Really guys, I don't think that this trip couldn't be life changing.
Are my expectations too high? I really don't think that I could traipse around the globe, seeing the needy and abandoned, for 11 months and smoothly transition back into life as I currently know it. I see this trip as an investment in the kingdom of God. Does that sound weird? I think this trip is going to impact me so deeply that I impact others around me because of it. I'm not sure what that impact looks like, but I am sure that I wasn't born on this side of the world just to splash around in the pool of life's pleasures. No, no. Not I or you were born here without some kind of mission.

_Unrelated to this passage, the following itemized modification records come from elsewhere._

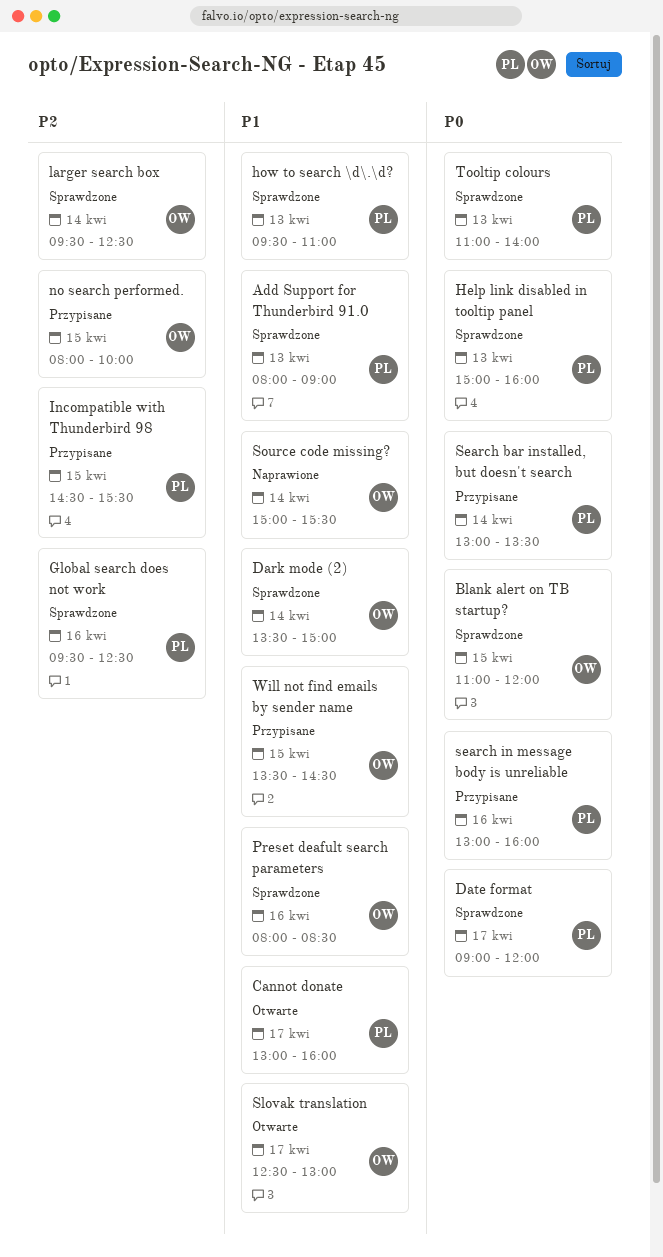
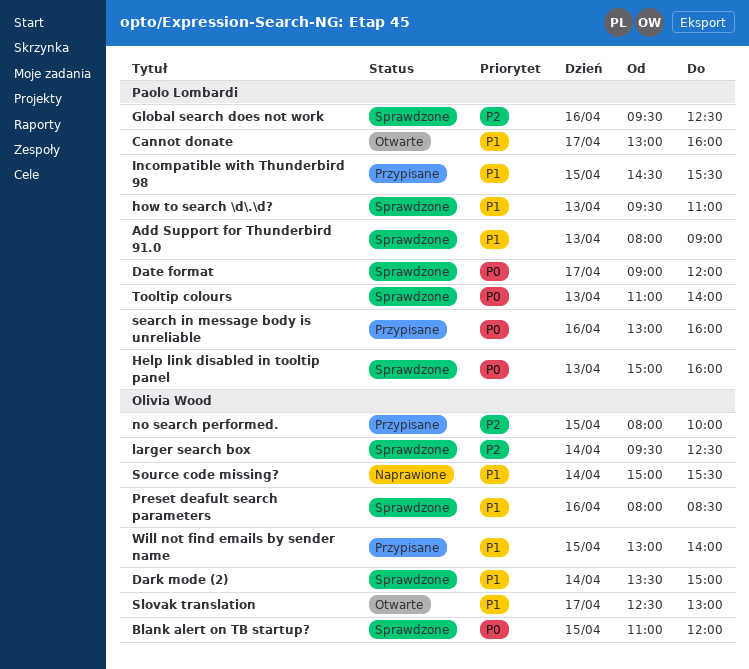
Incompatible with Thunderbird 98, priority: P2 -> P1
Search bar installed, but doesn't search: present -> none
Will not find emails by sender name, begins: 13:30 -> 13:00
Will not find emails by sender name, ends: 14:30 -> 14:00

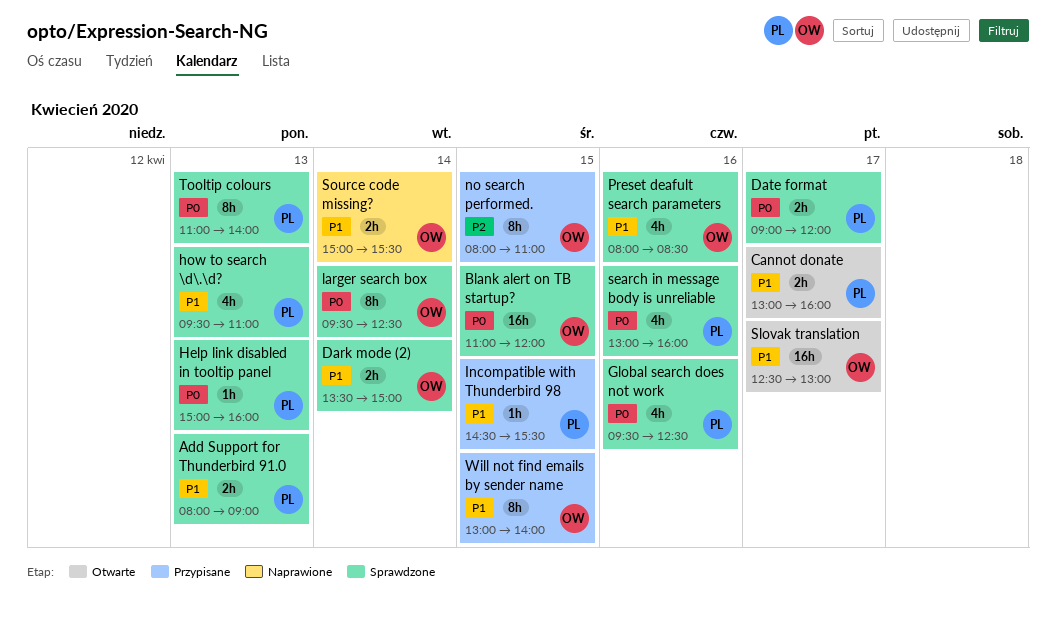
Global search does not work, priority: P2 -> P0
larger search box, priority: P2 -> P0
no search performed., ends: 10:00 -> 11:00
search in message body is unreliable, status: Przypisane -> Sprawdzone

There's an entire hungry, dying world out there! And I'm sleeping under a duvet tonight! And I'm writing this on a computer! On my lap!
I think I'm going to see the earth in a wider perspective. I'll shake off my tunnel vision of North America and see the world for what it is… diverse and lush and dirty and heartbreaking. And spinning. Still spinning.
I think it will become increasingly hard to sleep under this duvet after having seen devastation that I'm sure I will see on this trip. I think it's going to give me some sleepless nights wondering "why" and hopefully a fuel and energy to stop asking "why" and start asking "how" and then a desire to see it to completion.
I want to get shook in my core and then planted in the same thing that shook me.
I will want to share these stories afterwards, shake others, encourage the planting of others, always anticipating the harvest.
I expect to have dirty feet and hair that begins to "dread" itself. I expect to sing a lot, take 40 000 pictures, and cry. I expect to be a blessing and to be blessed, challenged, and inspired. I expect that I will get schooled numerous times in various knowledge and skill sets. Setting up my tent will likely be the first experience of this.
I expect to fall in love, deeper and deeper, with the God of man and nature, compelled to tell that love story for the rest of my days. I expect to see the world for what it's worth.